Software earnings misses and a renewed oil spike pulled the S&P back from record highs as Utilities led a defensive rotation.

The Close

The S&P 500 closed 0.41% lower at 7,108.40, giving back part of Wednesday's record. The Nasdaq Composite dropped 0.89% to 24,438.50, weighed down by a software rout. The Dow slipped 179.71 points, or 0.36%, to 49,310.32, and the Russell 2000 finished 0.37% lower at 2,775.10.

The VIX settled at 18.92, firming on the session as Iran war headlines and a pair of software earnings misses pulled hedging flow back into the tape.

Sectors

Utilities (XLU) led all eleven S&P sectors with a 2.80% gain — the clearest tell of a defensive rotation. Industrials (+1.75%) and Consumer Staples (+1.65%) followed. Energy (XLE) extended its year-to-date run past 33% as WTI held in the triple digits on continued Strait of Hormuz disruption.

Technology (XLK) was the laggard, dragged by the enterprise software complex. A blowout from Texas Instruments limited the damage across chipmakers but couldn't offset the bleeding in subscription software names.

Single-Stock Moves

  • NOW collapsed roughly 18% after ServiceNow's Q1 top- and bottom-line beat was overshadowed by soft subscription revenue, which management partially attributed to Middle East exposure. It was the stock's worst session in years.
  • IBM fell more than 8% despite beating consensus, as investors punished management for leaving full-year guidance unchanged on $15.9B in Q1 revenue, up 9%.
  • TXN surged 19% — its best day in 25 years — after guiding current-quarter EPS to $1.77–$2.05 against a $1.57 consensus. The move puts Texas Instruments on track for its seventh record close of 2026.
  • CAR extended a brutal two-day slide with another ~40% drop, compounding Wednesday's guidance-cut reaction.

Macro

Initial jobless claims printed 214,000, a modest uptick but still consistent with the "low hire, low fire" labor regime that has kept the Fed on hold. The 10-year Treasury yield pushed to roughly 4.31%, a more-than-one-week high, as oil-driven inflation risk and hawkish-leaning commentary from Fed nominee Kevin Warsh pressured the belly of the curve. Warsh pledged to uphold Fed independence while flagging broader reforms — a posture markets read as tighter for longer.

Crude remains the macro story. WTI is anchored in the $90s and Brent above $100, with the IEA warning that roughly 12 million barrels per day remain offline — the most severe supply shock it has flagged since the 1970s.

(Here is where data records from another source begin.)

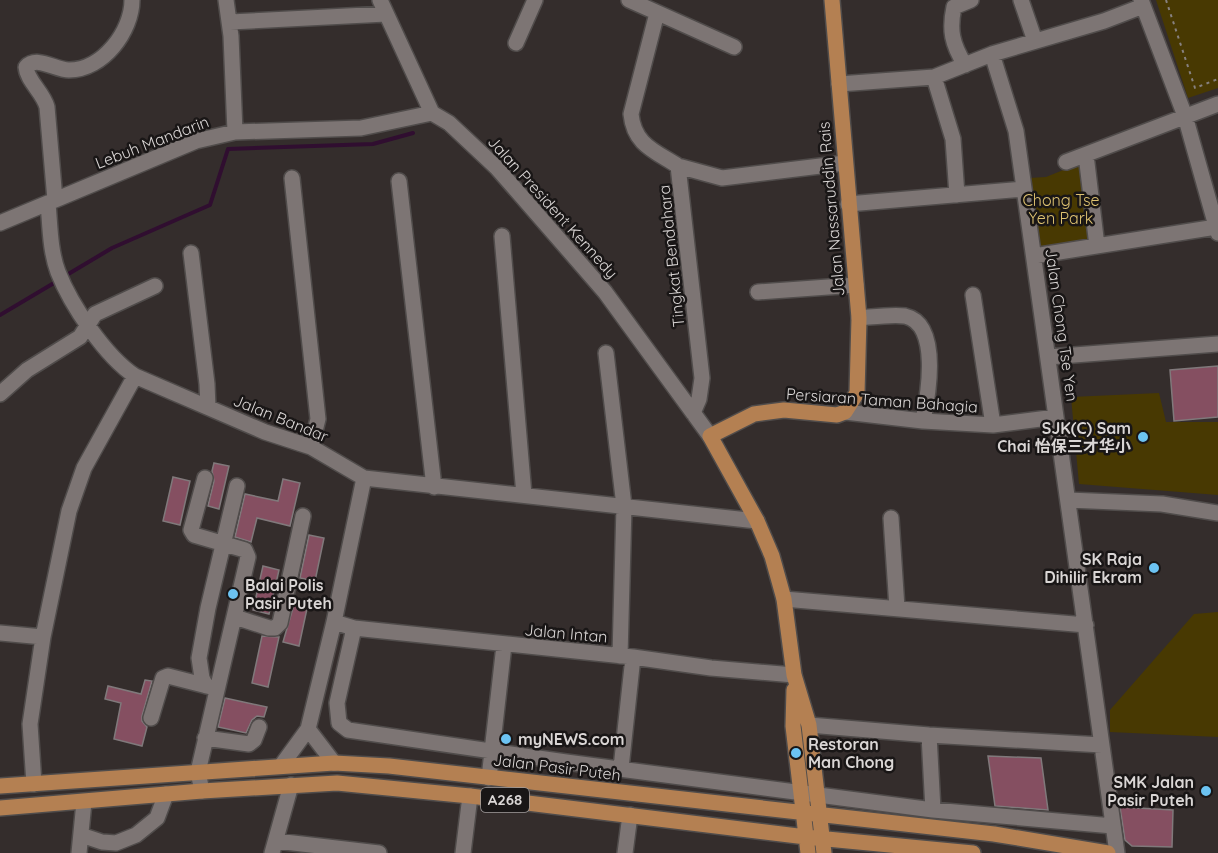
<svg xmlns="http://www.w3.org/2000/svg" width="1218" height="853" viewBox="0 0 1218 853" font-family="Quicksand,'Noto Sans SC',sans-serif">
	<rect width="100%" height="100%" fill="#342d2c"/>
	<path fill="#483902" d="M1156 0H1218V88L1188 98Z
		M1083 162 1092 240 1038 249 1029 178 1046 177Z
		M1159 393 1166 422H1218V495L1079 484 1071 397Z
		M1218 612V737L1110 732V710L1194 614Z"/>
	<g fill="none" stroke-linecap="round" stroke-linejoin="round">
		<path stroke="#300e30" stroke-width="4" d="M65 276 112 248 210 205 228 149 373 144 413 133
			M0 315 59 280"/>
	</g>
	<path fill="#854f61" stroke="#80797b" stroke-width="1.5" d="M1218 366V417L1174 421 1170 370Z
		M214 463 229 466 219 509 208 506 214 481 212 471Z
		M173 477 190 481 180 525 163 521Z
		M283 479 300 483 290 526 257 518 251 542 235 537 245 494 278 501Z
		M309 535 324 538 315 581 300 578Z
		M263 566 279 570 269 614 253 610Z
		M295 601 308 604 299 646 283 642Z
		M262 636 279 637 268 687 252 683Z
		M145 680 152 681 142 716V721L147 727 142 746 114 739 121 703 105 699 108 686 141 694Z
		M225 698 267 707 264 717 257 716 252 720 246 733 218 727Z
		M988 756 1041 758 1048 810 995 806Z
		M1120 807 1173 810 1172 847 1132 846 1125 840Z"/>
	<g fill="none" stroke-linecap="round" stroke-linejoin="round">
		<defs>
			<path id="minor" d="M226 0 231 36 235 132
				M380 0 432 113 449 123 497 168 605 292 710 436
				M629 0 734 47
				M1021 0 1035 41
				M1141 0 1185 116 1218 233
				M657 13 631 114C634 145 655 151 678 166L702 378 699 399 693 413
				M230 22 386 14
				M516 43 535 0
				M992 54 1016 131 1117 853
				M965 65C952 44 949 30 954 7L971 0
				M934 77 953 139 957 195
				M839 84 934 77 992 54 1104 21 1143 6
				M1086 155 1097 246
				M1066 162 1218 104
				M678 166 722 178 845 163
				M292 178 318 419 311 447
				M399 181 434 487
				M55 200 47 107C43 92 27 81 26 67 37 55 55 70 69 70 103 70 132 31 132 0
				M48 203C50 225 50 251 58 272 71 305 105 356 135 376L265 432 311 447 364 478 757 521
				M848 204 1024 189
				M0 223 196 141 235 132 361 128 432 113
				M502 236 524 495
				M191 253 207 384 208 407
				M1034 256 1216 227
				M758 292 856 285
				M973 295 993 425
				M859 318C872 317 893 314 905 316 941 324 928 396 923 421
				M606 353 624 506 620 656
				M1048 357 1218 344
				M0 394 27 370 80 337 95 314 155 286
				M845 412 923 421 993 425 1056 417
				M1068 500 1162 504 1218 513
				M891 518 897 608
				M784 599 1086 625
				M235 617 269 628H275L280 623 303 516
				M334 622 354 628 633 657 711 668 794 675
				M354 628 337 703 339 723 348 730 566 762 933 810 1113 826
				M0 633 43 637
				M206 686 202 678 199 658 208 608 237 486
				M151 718 163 678 168 676 211 687
				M809 725 929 735 1102 745
				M308 729 334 763
				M929 735 933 810
				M205 738 249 744 254 740 259 727
				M281 766 308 729 334 622 364 478
				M621 768 633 657
				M489 778 504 645
				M34 784 30 724 43 637 69 511 84 468 135 376
				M202 791 198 772 248 557 245 550 194 535 191 530 205 478
				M81 835 102 842 116 843 136 835 157 818 166 794
				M276 841 379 853
				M79 853 84 802
				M272 853 291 785
				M463 853 470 796
				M625 853 630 815"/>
			<path id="major" d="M794 690 793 726 808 853
				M0 786 334 763 389 766 994 834 1108 853
				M0 808 202 791 337 783 470 796 806 837 973 853
				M824 853 809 725 794 675 784 599 772 556 757 521 710 436 754 414 784 410 837 415 845 412 857 393 859 318 832 0"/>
		</defs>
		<use href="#minor" stroke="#504c4b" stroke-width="18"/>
		<use href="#major" stroke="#504c4b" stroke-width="18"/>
		<path stroke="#878180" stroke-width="2" stroke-dasharray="3 4.5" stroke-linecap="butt" d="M1166 0 1195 88 1218 79"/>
		<use href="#minor" stroke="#7d7574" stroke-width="15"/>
		<use href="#major" stroke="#b48052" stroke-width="15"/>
	</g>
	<g fill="#6cc3f2" stroke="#191616" stroke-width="2">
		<circle cx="1143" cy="437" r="6"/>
		<circle cx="1154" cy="568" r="6"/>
		<circle cx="233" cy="594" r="6"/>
		<circle cx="506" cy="739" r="6"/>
		<circle cx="796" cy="753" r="6"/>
		<circle cx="1206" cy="791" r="6"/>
	</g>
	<g text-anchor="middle" stroke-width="5" stroke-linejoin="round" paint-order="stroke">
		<rect fill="#191616" stroke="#a09c9c" stroke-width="1.5" x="481" y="788" width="48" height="24" rx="4.5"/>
		<g font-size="15" font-weight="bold" fill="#dad6d5">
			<text x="505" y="805">A268</text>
		</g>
		<g font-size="16" fill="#dad6d5" stroke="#191616">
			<text transform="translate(152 142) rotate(-21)" y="6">Lebuh Mandarin</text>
			<text transform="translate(553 207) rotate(48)" y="6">Jalan President Kennedy</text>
			<text transform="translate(831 209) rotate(-95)" y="6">Jalan Nassaruddin Rais</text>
			<text transform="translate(671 256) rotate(-96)" y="6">Tingkat Bendahara</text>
			<text transform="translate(1062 325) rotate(82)" y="6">Jalan Chong Tse Yen</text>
			<text transform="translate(882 400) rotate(4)" y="6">Persiaran Taman Bahagia</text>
			<text transform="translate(281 418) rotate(22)" y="6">Jalan Bandar</text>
			<text transform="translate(566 633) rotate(5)" y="6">Jalan Intan</text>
			<text transform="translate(557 767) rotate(7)" y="6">Jalan Pasir Puteh</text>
		</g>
		<g font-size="16" fill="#dfc371" stroke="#191616">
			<text x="1061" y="206">Chong Tse<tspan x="1061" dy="18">Yen Park</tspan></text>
		</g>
		<g font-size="16" font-weight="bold" fill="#dad6d5" stroke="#191616" text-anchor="end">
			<text x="1131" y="434">SJK(C) Sam<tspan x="1131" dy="18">Chai 怡保三才华小</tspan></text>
			<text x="1142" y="565">SK Raja<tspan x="1142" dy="18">Dihilir Ekram</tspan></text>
			<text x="245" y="591" text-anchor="start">Balai Polis<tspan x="245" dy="18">Pasir Puteh</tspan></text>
			<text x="518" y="745" text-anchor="start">myNEWS.com</text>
			<text x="808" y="750" text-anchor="start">Restoran<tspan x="808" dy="18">Man Chong</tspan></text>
			<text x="1194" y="788">SMK Jalan<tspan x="1194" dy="18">Pasir Puteh</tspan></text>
		</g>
	</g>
</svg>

INTC also reported after the bell, posting $13.58B in revenue against a $12.42B consensus and 29c adjusted EPS versus 1c expected — the tape will digest that Friday.

What to Watch Tomorrow

March Durable Goods Orders at 8:30 AM ET and the final University of Michigan Consumer Sentiment print at 10:00 AM ET, against Intel's after-hours reaction.